You mentioned that Flite has its own clients as well. Will they bring in their own marketers in addition to Condé Nast’s ad partners?

Flite will continue to operate as an independent company. They have their relationships with other publishers and the clients and with agencies and none of that changes. We are just one of their many customers who also happen to be an investor in the overall company.

What other third party vendors do you work with?

We’ve got a couple of strategic partnerships that I would put in the data-related bucket. We work with AdMeld, which powers our private exchange. We’re still learning more about how agencies are approaching programmatic buying and I imagine that we’ll continue to evolve and grow in both scale and sophistication in that arena.

On the data management side we work with Lotame. We use them to take in data, not only that we’re collecting on our own site, but data from all hosts of data providers to create segments to target more precise audiences across our sites. That’s the place where you’re going to see an increased focus on our end and to tease it a bit, Condé Nast is sitting on a huge, huge amount of data that was born from our legacy business.

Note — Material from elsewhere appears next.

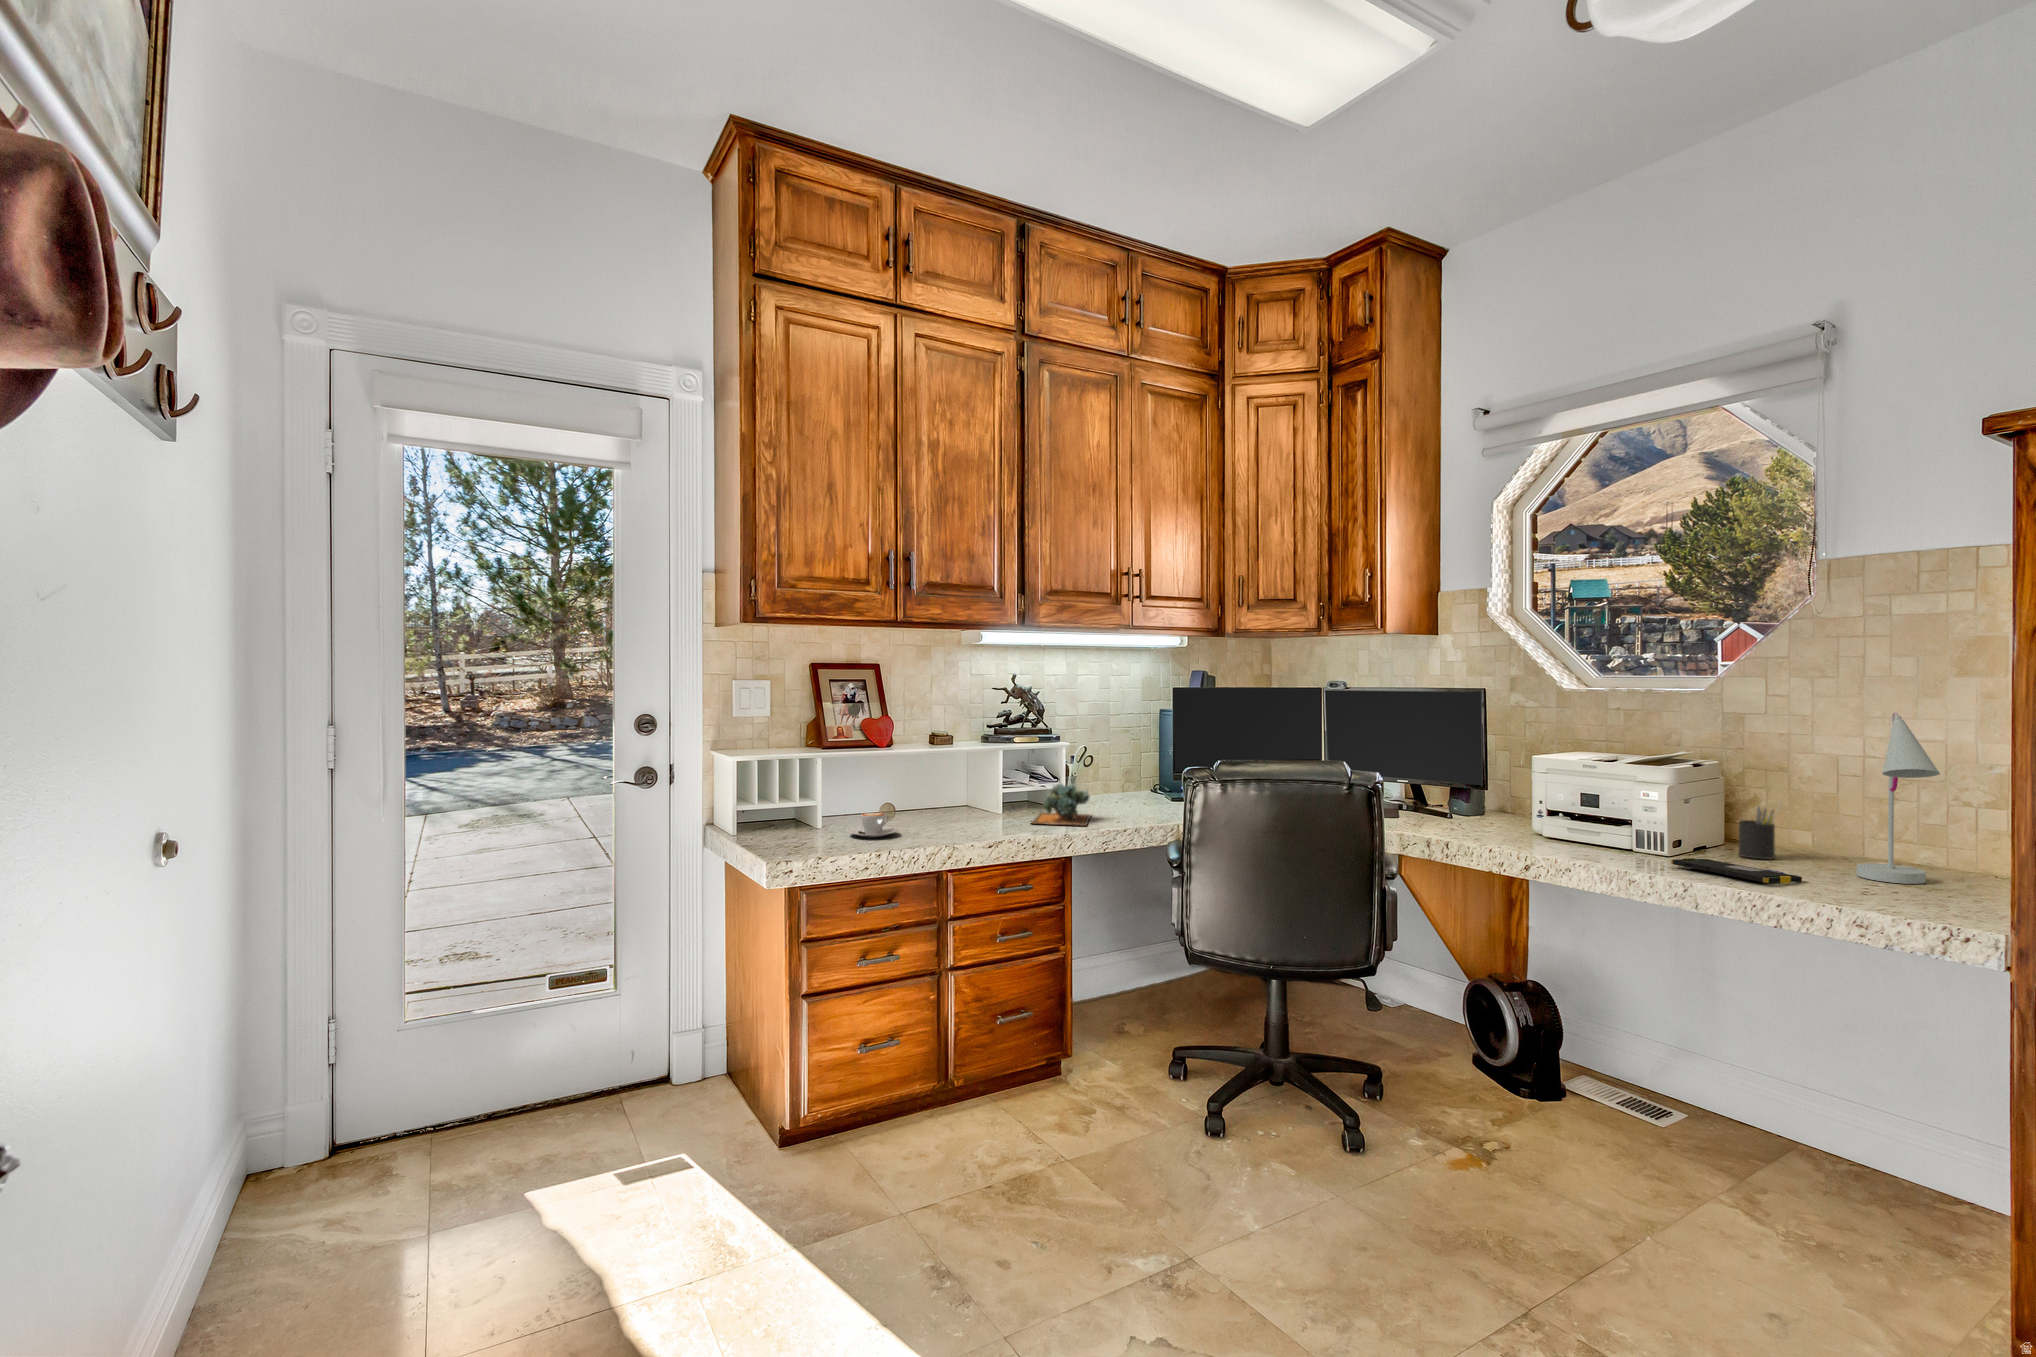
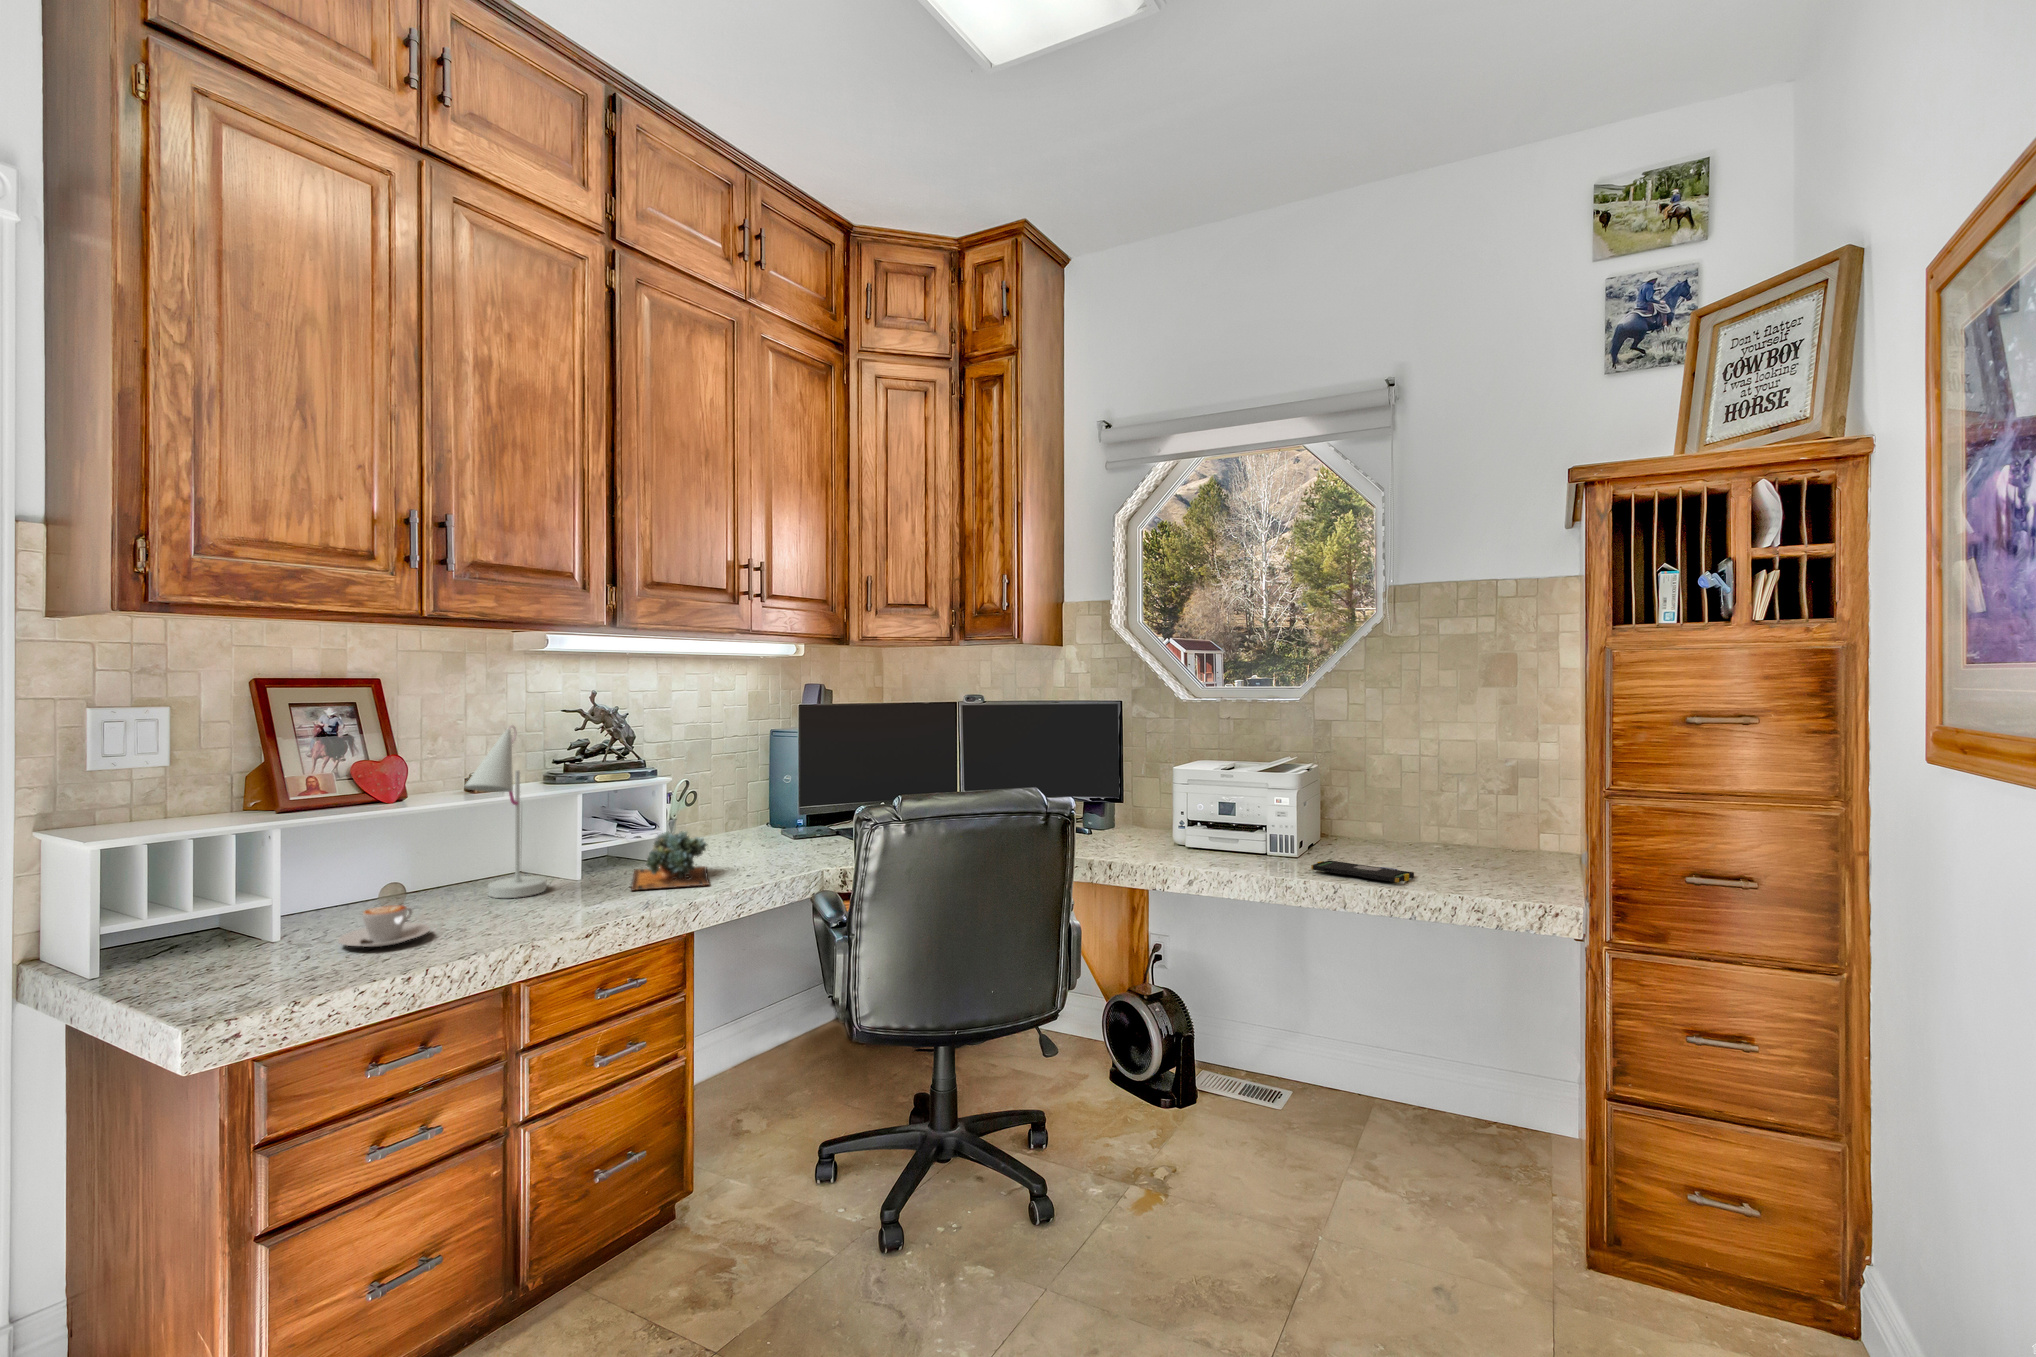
desk lamp: present [1857,712,1940,884] -> present [464,726,546,898]
pen holder: present [1739,807,1778,859] -> none [1342,802,1373,855]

We’ve got 50-plus million plus subscribers in the database and we know a lot about them. We’re going to take some of this insight that we possess and use that to increasingly inform the online audience segments we offer advertisers. We’re finally finding ways to connect the data that we have in different parts of the company and put it to work in the digital space, so expect a lot of exciting stuff on that front from us over the coming months.

When it comes to using the data from those print subscribers and website visitors, how important is cross-platform ad sales to the print side?

Our brands have in many cases multiple touch points with consumers. You’ve got magazines, you’ve got digital magazines, you’ve got the web, you’ve got mobile apps, you’ve got our event series, you’ve got licensed products with retailers. Any number of our brands have a pretty wide footprint and that creates for our marketing partners an opportunity to build cross platform programs and we’re doing more and more of that.

We restructured our company about a year and a half ago to bring all of those disciplines under a single sales effort covering each brand. The ad sellers at Vanity Fair or Wired or The New Yorker represent the entire constellation of assets that that brand has. That simplifies the process of doing cross platform programs. On the buy side, I think there are some clients and agencies that are better set up and more interested in those sorts of deals and some that are still separate so we couldn’t address those.

Getting back to your exploration of programmatic buying, publishers have had a good deal of concern about fully embracing the exchange space. How has Condé Nast’s view of RTB environments evolved?

I think in large part it’s an opportunity. If you are a company that doesn’t have a lot of strong content brands, then your only option is to roll up audiences and sell them, right? Because you’re not really selling contexts; you’re not selling the power of a brand or an association with a brand – you’re selling audiences.  In the sense that this is something that organizations that don’t have strong brands can sell, you can look at it as a threat to what we do. But we don’t see it that way.

We were just talking about cross platforms that are anchored in being associated with a premium brand. That’s always going to be of interest to advertisers. There’s always going to be these multifaceted sponsorships that are deeply customized to a given brand. The power of a strong brand is what makes that work. That will remain an important part of the marketing objective. That said, as audience targeting expands, all the technology that’s built up around it creates another opportunity, even for Condé Nast.

There are also cases where marketers and agencies do just want to buy a certain audience. Now, we can offer that. In a world where the question as to whether an ad is actually being seen becomes more pronounced — and a lot of research suggests that a pretty significant portion of online ads are not – being a major brand holds definite advantages. On top of that, we benefit from the concern on the part of marketers that their ads be placed and seen in a safe, brand positive environment. As those sorts of issues come more to the forefront, I think our audience cross-site offerings have become more and more appealing.

Programmatic buying creates a secondary way for us to go to market. It allows us to use all of the same technologies that power the networks. I see it as a nice complement. This is the great thing about strong brands: they’re a great filter for audiences and advertisers to connect upon.

A certain kind of person goes to Wired and the fact that they’re going there might say more about them, frankly, than a tech enthusiast target that developed across a network.

An exchange doesn’t have mean “remnant inventory.” An exchange is simply a buying mechanism. Maybe there’s ways for us to tap into that and automate more than the kind of standard buys that we do with our partners.  It adds to the efficiency on both sides and then that frees up more time to have the more interesting, strategic conversation about developing custom programs.